One interesting example: if I mmap() some big area ( maximum available
vmsize set by ulimit) and try to write it as one big block into a file. In
fact, my process became unkillable (goes into uninterruptible sleep) until
kernel writes completely that block into a file. During that time my
memory-mapped area is the property of the malicious process, and it will eat
RSS more and more. But such process can not be killed until it completes
writing. Also, I can mlock() that pages to make situation worse.

(http://linux-mm.org/OOM_Killer)

Current OOM killer does not detect processes with memory leaks.

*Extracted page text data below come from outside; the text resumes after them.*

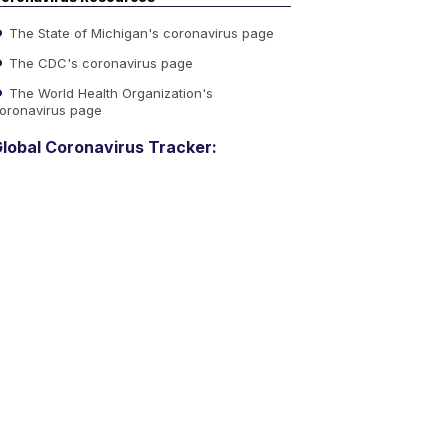
The State of Michigan's coronavirus page
The CDC's coronavirus page
The World Health Organization's
oronavirus page
lobal Coronavirus Tracker:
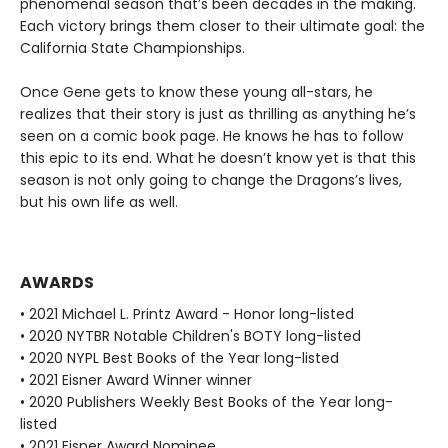
phenomenal season that’s been decades in the making.
Each victory brings them closer to their ultimate goal: the
California State Championships.
Once Gene gets to know these young all-stars, he
realizes that their story is just as thrilling as anything he’s
seen on a comic book page. He knows he has to follow
this epic to its end. What he doesn’t know yet is that this
season is not only going to change the Dragons’s lives,
but his own life as well.
AWARDS
• 2021 Michael L. Printz Award - Honor long-listed
• 2020 NYTBR Notable Children's BOTY long-listed
• 2020 NYPL Best Books of the Year long-listed
• 2021 Eisner Award Winner winner
• 2020 Publishers Weekly Best Books of the Year long-
listed
• 2021 Eisner Award Nominee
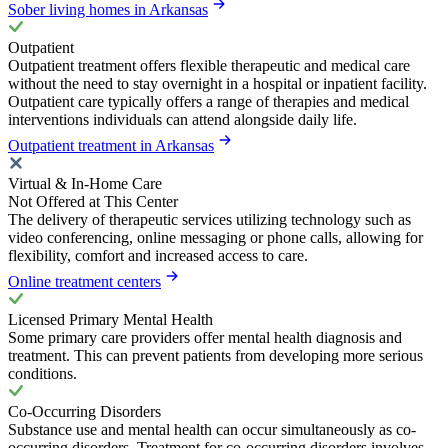
Sober living homes in Arkansas
Outpatient
Outpatient treatment offers flexible therapeutic and medical care
without the need to stay overnight in a hospital or inpatient facility.
Outpatient care typically offers a range of therapies and medical
interventions individuals can attend alongside daily life.
Outpatient treatment in Arkansas
Virtual & In-Home Care
Not Offered at This Center
The delivery of therapeutic services utilizing technology such as
video conferencing, online messaging or phone calls, allowing for
flexibility, comfort and increased access to care.
Online treatment centers
Licensed Primary Mental Health
Some primary care providers offer mental health diagnosis and
treatment. This can prevent patients from developing more serious
conditions.
Co-Occurring Disorders
Substance use and mental health can occur simultaneously as co-
occurring disorders. Treatment for co-occurring disorders involves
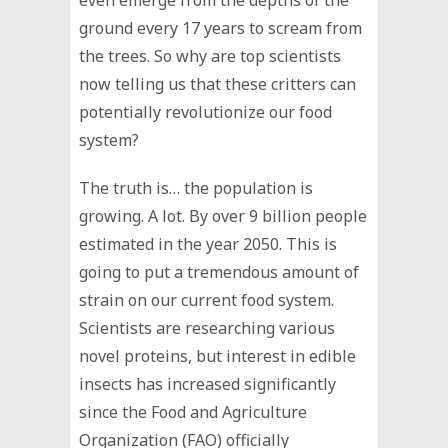
ground every 17 years to scream from
the trees. So why are top scientists
now telling us that these critters can
potentially revolutionize our food
system?
The truth is… the population is
growing. A lot. By over 9 billion people
estimated in the year 2050. This is
going to put a tremendous amount of
strain on our current food system.
Scientists are researching various
novel proteins, but interest in edible
insects has increased significantly
since the Food and Agriculture
Organization (FAO) officially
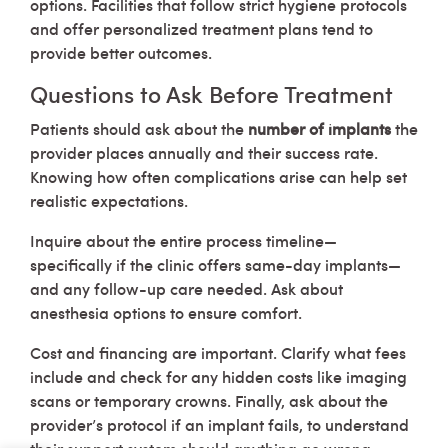
options. Facilities that follow strict hygiene protocols
and offer personalized treatment plans tend to
provide better outcomes.
Questions to Ask Before Treatment
Patients should ask about the
number of implants
the
provider places annually and their success rate.
Knowing how often complications arise can help set
realistic expectations.
Inquire about the entire process timeline—
specifically if the clinic offers same-day implants—
and any follow-up care needed. Ask about
anesthesia options to ensure comfort.
Cost and financing are important. Clarify what fees
include and check for any hidden costs like imaging
scans or temporary crowns. Finally, ask about the
provider’s protocol if an implant fails, to understand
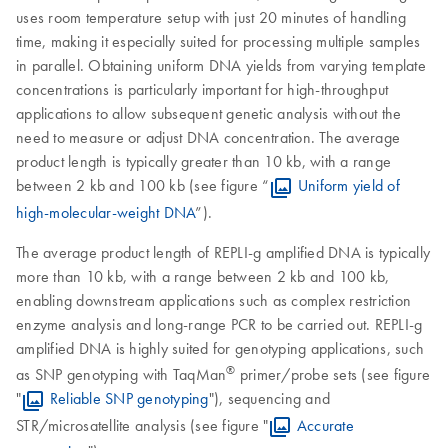
uses room temperature setup with just 20 minutes of handling
time, making it especially suited for processing multiple samples
in parallel. Obtaining uniform DNA yields from varying template
concentrations is particularly important for high-throughput
applications to allow subsequent genetic analysis without the
need to measure or adjust DNA concentration. The average
product length is typically greater than 10 kb, with a range
between 2 kb and 100 kb (see figure “
Uniform yield of
high-molecular-weight DNA
”).
The average product length of REPLI-g amplified DNA is typically
more than 10 kb, with a range between 2 kb and 100 kb,
enabling downstream applications such as complex restriction
enzyme analysis and long-range PCR to be carried out. REPLI-g
amplified DNA is highly suited for genotyping applications, such
®
as SNP genotyping with TaqMan
primer/probe sets (see figure
"
Reliable SNP genotyping
"), sequencing and
STR/microsatellite analysis (see figure "
Accurate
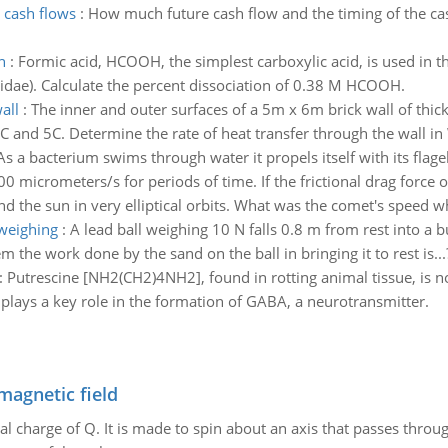
 cash flows
:
How much future cash flow and the timing of the ca
h
:
Formic acid, HCOOH, the simplest carboxylic acid, is used in th
idae). Calculate the percent dissociation of 0.38 M HCOOH.
all
:
The inner and outer surfaces of a 5m x 6m brick wall of thi
C and 5C. Determine the rate of heat transfer through the wall in
As a bacterium swims through water it propels itself with its flage
0 micrometers/s for periods of time. If the frictional drag force o
the sun in very elliptical orbits. What was the comet's speed wh
weighing
:
A lead ball weighing 10 N falls 0.8 m from rest into a b
the work done by the sand on the ball in bringing it to rest is...
:
Putrescine [NH2(CH2)4NH2], found in rotting animal tissue, is no
plays a key role in the formation of GABA, a neurotransmitter.
magnetic field
al charge of Q. It is made to spin about an axis that passes throu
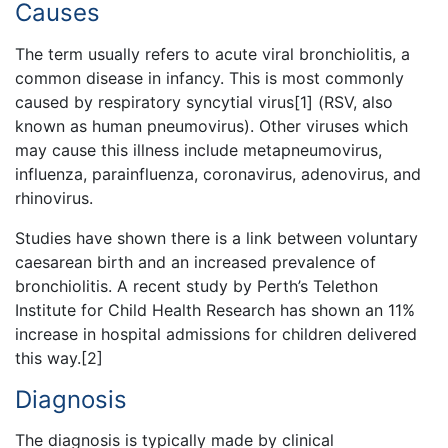
Causes
The term usually refers to acute viral bronchiolitis, a
common disease in infancy. This is most commonly
caused by respiratory syncytial virus[1] (RSV, also
known as human pneumovirus). Other viruses which
may cause this illness include metapneumovirus,
influenza, parainfluenza, coronavirus, adenovirus, and
rhinovirus.
Studies have shown there is a link between voluntary
caesarean birth and an increased prevalence of
bronchiolitis. A recent study by Perth’s Telethon
Institute for Child Health Research has shown an 11%
increase in hospital admissions for children delivered
this way.[2]
Diagnosis
The diagnosis is typically made by clinical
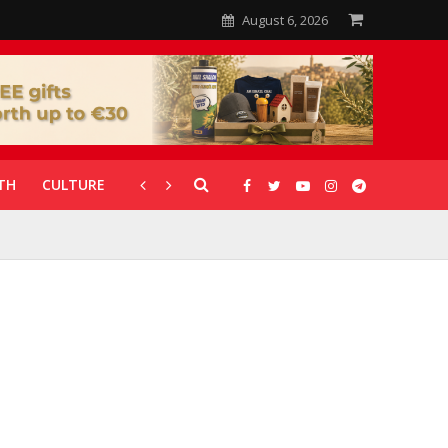
August 6, 2026
TH
CULTURE
CORONAVIRUS
GALLERIES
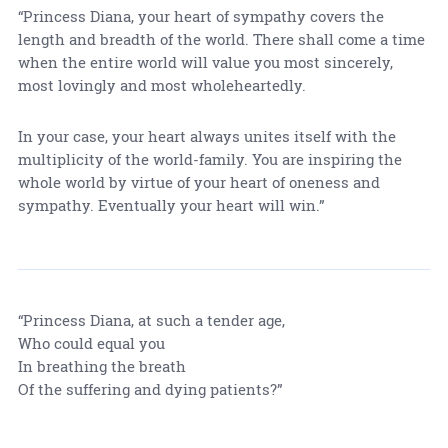
“Princess Diana, your heart of sympathy covers the
length and breadth of the world. There shall come a time
when the entire world will value you most sincerely,
most lovingly and most wholeheartedly.
In your case, your heart always unites itself with the
multiplicity of the world-family. You are inspiring the
whole world by virtue of your heart of oneness and
sympathy. Eventually your heart will win.”
“Princess Diana, at such a tender age,
Who could equal you
In breathing the breath
Of the suffering and dying patients?”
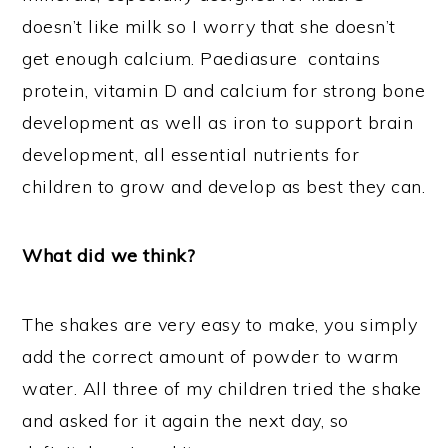
doesn’t like milk so I worry that she doesn’t
get enough calcium. Paediasure contains
protein, vitamin D and calcium for strong bone
development as well as iron to support brain
development, all essential nutrients for
children to grow and develop as best they can.
What did we think?
The shakes are very easy to make, you simply
add the correct amount of powder to warm
water. All three of my children tried the shake
and asked for it again the next day, so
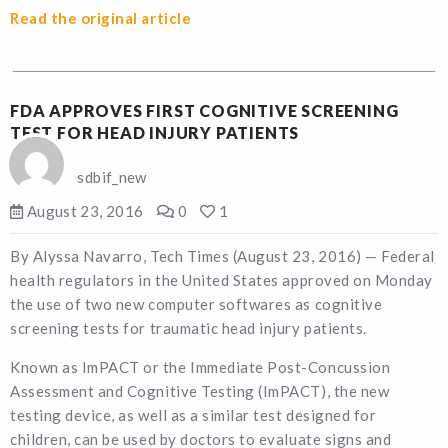
Read the original article
FDA APPROVES FIRST COGNITIVE SCREENING
TEST FOR HEAD INJURY PATIENTS
sdbif_new
August 23, 2016
0
1
By Alyssa Navarro, Tech Times (August 23, 2016) — Federal
health regulators in the United States approved on Monday
the use of two new computer softwares as cognitive
screening tests for traumatic head injury patients.
Known as ImPACT or the Immediate Post-Concussion
Assessment and Cognitive Testing (ImPACT), the new
testing device, as well as a similar test designed for
children, can be used by doctors to evaluate signs and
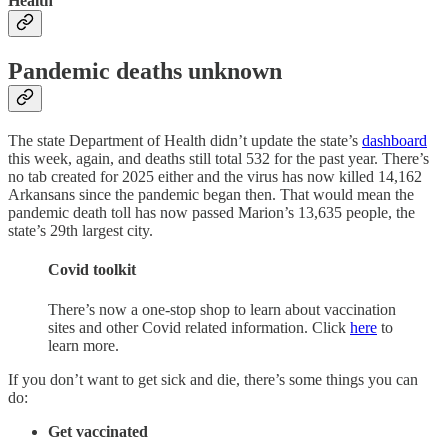
Health
Pandemic deaths unknown
The state Department of Health didn’t update the state’s
dashboard
this week, again, and deaths still total 532 for the past year. There’s
no tab created for 2025 either and the virus has now killed 14,162
Arkansans since the pandemic began then. That would mean the
pandemic death toll has now passed Marion’s 13,635 people, the
state’s 29th largest city.
Covid toolkit
There’s now a one-stop shop to learn about vaccination
sites and other Covid related information. Click
here
to
learn more.
If you don’t want to get sick and die, there’s some things you can
do:
Get vaccinated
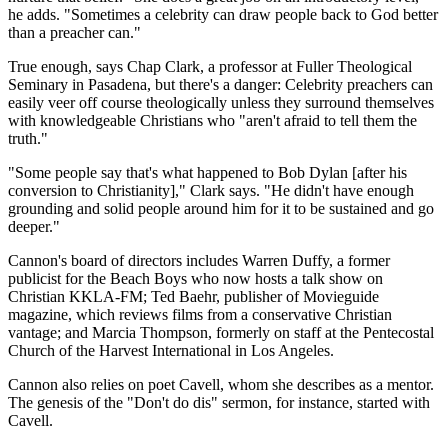
he adds. "Sometimes a celebrity can draw people back to God better
than a preacher can."
True enough, says Chap Clark, a professor at Fuller Theological
Seminary in Pasadena, but there's a danger: Celebrity preachers can
easily veer off course theologically unless they surround themselves
with knowledgeable Christians who "aren't afraid to tell them the
truth."
"Some people say that's what happened to Bob Dylan [after his
conversion to Christianity]," Clark says. "He didn't have enough
grounding and solid people around him for it to be sustained and go
deeper."
Cannon's board of directors includes Warren Duffy, a former
publicist for the Beach Boys who now hosts a talk show on
Christian KKLA-FM; Ted Baehr, publisher of Movieguide
magazine, which reviews films from a conservative Christian
vantage; and Marcia Thompson, formerly on staff at the Pentecostal
Church of the Harvest International in Los Angeles.
Cannon also relies on poet Cavell, whom she describes as a mentor.
The genesis of the "Don't do dis" sermon, for instance, started with
Cavell.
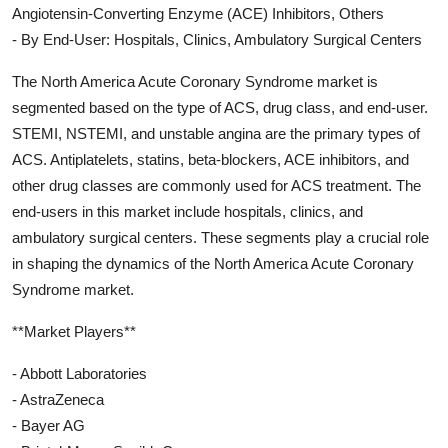
Angiotensin-Converting Enzyme (ACE) Inhibitors, Others
- By End-User: Hospitals, Clinics, Ambulatory Surgical Centers
The North America Acute Coronary Syndrome market is
segmented based on the type of ACS, drug class, and end-user.
STEMI, NSTEMI, and unstable angina are the primary types of
ACS. Antiplatelets, statins, beta-blockers, ACE inhibitors, and
other drug classes are commonly used for ACS treatment. The
end-users in this market include hospitals, clinics, and
ambulatory surgical centers. These segments play a crucial role
in shaping the dynamics of the North America Acute Coronary
Syndrome market.
**Market Players**
- Abbott Laboratories
- AstraZeneca
- Bayer AG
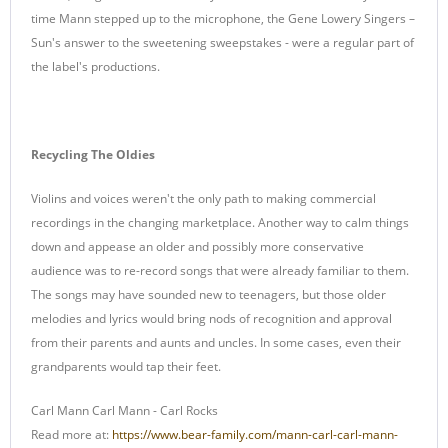
time Mann stepped up to the microphone, the Gene Lowery Singers –
Sun's answer to the sweetening sweepstakes - were a regular part of
the label's productions.
Recycling The Oldies
Violins and voices weren't the only path to making commercial
recordings in the changing marketplace. Another way to calm things
down and appease an older and possibly more conservative
audience was to re-record songs that were already familiar to them.
The songs may have sounded new to teenagers, but those older
melodies and lyrics would bring nods of recognition and approval
from their parents and aunts and uncles. In some cases, even their
grandparents would tap their feet.
Carl Mann Carl Mann - Carl Rocks
Read more at:
https://www.bear-family.com/mann-carl-carl-mann-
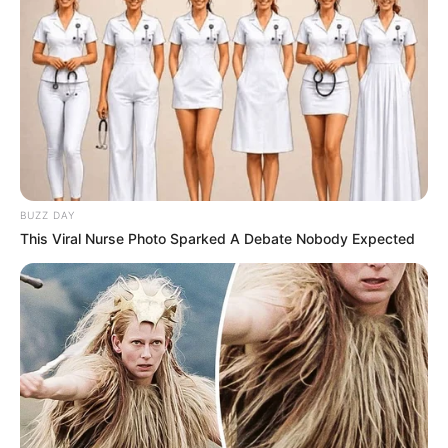
BUZZ DAY
This Viral Nurse Photo Sparked A Debate Nobody Expected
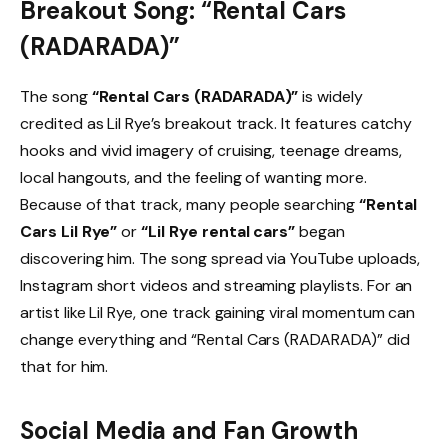
Breakout Song: “Rental Cars
(RADARADA)”
The song
“Rental Cars (RADARADA)”
is widely
credited as Lil Rye’s breakout track. It features catchy
hooks and vivid imagery of cruising, teenage dreams,
local hangouts, and the feeling of wanting more.
Because of that track, many people searching
“Rental
Cars Lil Rye”
or
“Lil Rye rental cars”
began
discovering him. The song spread via YouTube uploads,
Instagram short videos and streaming playlists. For an
artist like Lil Rye, one track gaining viral momentum can
change everything and “Rental Cars (RADARADA)” did
that for him.
Social Media and Fan Growth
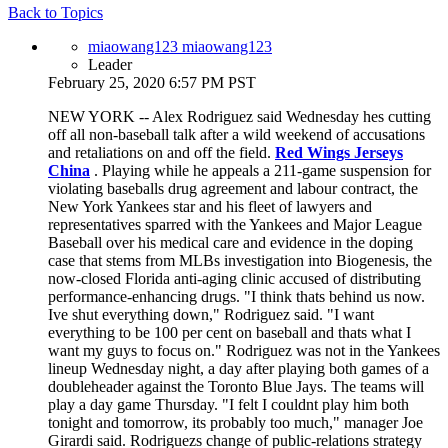
Back to Topics
miaowang123 miaowang123
Leader
February 25, 2020 6:57 PM PST
NEW YORK -- Alex Rodriguez said Wednesday hes cutting
off all non-baseball talk after a wild weekend of accusations
and retaliations on and off the field.
Red Wings Jerseys
China
. Playing while he appeals a 211-game suspension for
violating baseballs drug agreement and labour contract, the
New York Yankees star and his fleet of lawyers and
representatives sparred with the Yankees and Major League
Baseball over his medical care and evidence in the doping
case that stems from MLBs investigation into Biogenesis, the
now-closed Florida anti-aging clinic accused of distributing
performance-enhancing drugs. "I think thats behind us now.
Ive shut everything down," Rodriguez said. "I want
everything to be 100 per cent on baseball and thats what I
want my guys to focus on." Rodriguez was not in the Yankees
lineup Wednesday night, a day after playing both games of a
doubleheader against the Toronto Blue Jays. The teams will
play a day game Thursday. "I felt I couldnt play him both
tonight and tomorrow, its probably too much," manager Joe
Girardi said. Rodriguezs change of public-relations strategy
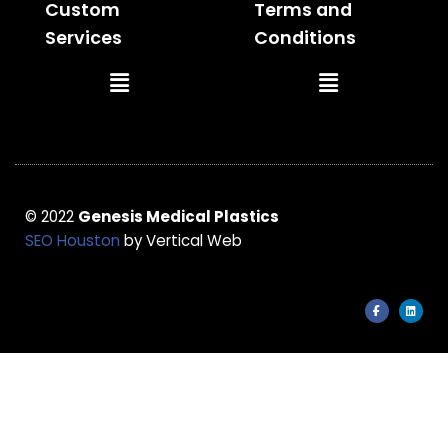
Custom
Terms and
Services
Conditions
Main
Main
Menu
Menu
© 2022
Genesis Medical Plastics
SEO Houston
by Vertical Web
F
L
a
i
c
n
e
k
b
e
o
d
o
i
k
n
-
f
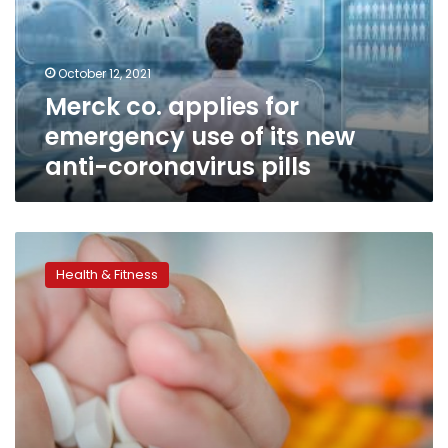
use
of
its
October 12, 2021
new
Merck co. applies for
anti-
coronavirus
emergency use of its new
pills
anti-coronavirus pills
German,
American
Health & Fitness
companies’
COVID-
19
drug
shows
promising
results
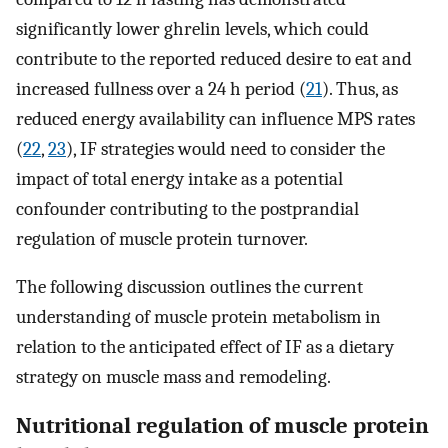
significantly lower ghrelin levels, which could
contribute to the reported reduced desire to eat and
increased fullness over a 24 h period (
21
). Thus, as
reduced energy availability can influence MPS rates
(
22
,
23
), IF strategies would need to consider the
impact of total energy intake as a potential
confounder contributing to the postprandial
regulation of muscle protein turnover.
The following discussion outlines the current
understanding of muscle protein metabolism in
relation to the anticipated effect of IF as a dietary
strategy on muscle mass and remodeling.
Nutritional regulation of muscle protein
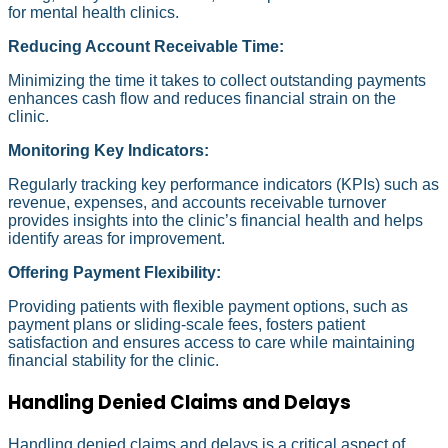
for mental health clinics.
Reducing Account Receivable Time:
Minimizing the time it takes to collect outstanding payments
enhances cash flow and reduces financial strain on the
clinic.
Monitoring Key Indicators:
Regularly tracking key performance indicators (KPIs) such as
revenue, expenses, and accounts receivable turnover
provides insights into the clinic’s financial health and helps
identify areas for improvement.
Offering Payment Flexibility:
Providing patients with flexible payment options, such as
payment plans or sliding-scale fees, fosters patient
satisfaction and ensures access to care while maintaining
financial stability for the clinic.
Handling Denied Claims and Delays
Handling denied claims and delays is a critical aspect of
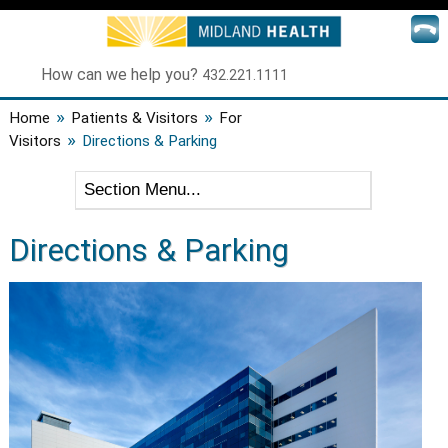
How can we help you?
432.221.1111
»
»
Home
Patients & Visitors
For
»
Visitors
Directions & Parking
Directions & Parking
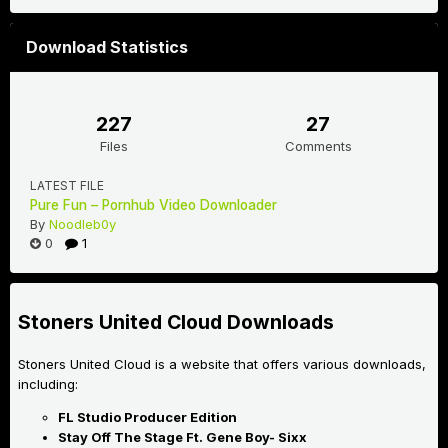
Download Statistics
227
27
Files
Comments
LATEST FILE
Pure Fun – Pornhub Video Downloader
By
Noodleb0y
0
1
Stoners United Cloud Downloads
Stoners United Cloud is a website that offers various downloads,
including:
FL Studio Producer Edition
Stay Off The Stage Ft. Gene Boy- Sixx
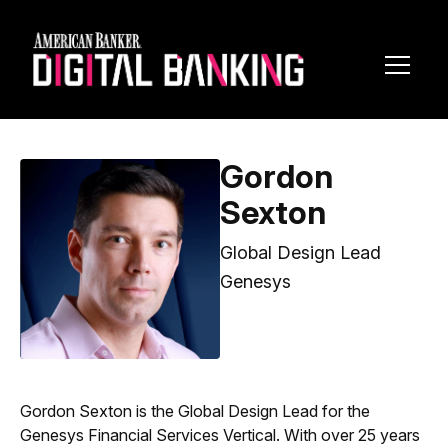
Toggl
Navig
Gordon
Sexton
Global Design Lead
Genesys
Gordon Sexton is the Global Design Lead for the
Genesys Financial Services Vertical. With over 25 years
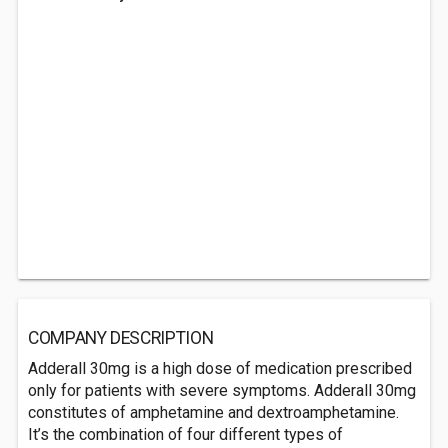
COMPANY DESCRIPTION
Adderall 30mg is a high dose of medication prescribed
only for patients with severe symptoms. Adderall 30mg
constitutes of amphetamine and dextroamphetamine.
It’s the combination of four different types of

For example,
If simple database server has memory leak, it will have big piece of
ANONYMOUS memory in the swap, but relatively small count of pages in RSS.
Suppose, another process eat some amount of memory. Now, OOM killer should
do it's action. It will detect that process that eat maximum of rss memory
is the second process and will kill it. But more appropriate decision will
be to kill database server. It's logically valid: OOM appear when bot RSS
and ANONYMOUS MEMORY SWAP exhausted.

So, OOM killer should count not only RSS memory, but

BADNESS = LOCKED PAGES * 10 + UNLOCKED ANONYMOUS RSS * 5 + ANONYMOUS SWAP
(coefficients 10 and 5 are random, but it mean what i want to implement)

for example:
* NTP server will lock itself with mlockall():  ~5MB * 10 = 50 points.
* leaky database server: 50MB*5 + 1000MB  = 1250 points
* innocent application  2*10 + 50*5 + 10 = 280 points
* firefox:
* JVM:
* Virtualbox:

Also, why not to kill processes sorted by SUM (LOCKED NON-ANONYMOUS  +
 ANONYMOUS ) ???

Also, why not to activate KSM (kernel samepage merging) on memory which is
not marked as available for that operation, intead of killing processes ??
KSM, especially for zero-filled pages may recover some memory at small cost.
In our situation (linux with big bunch of chroots), KSM for same pages in
"unshared" shared libraries will help very strongly.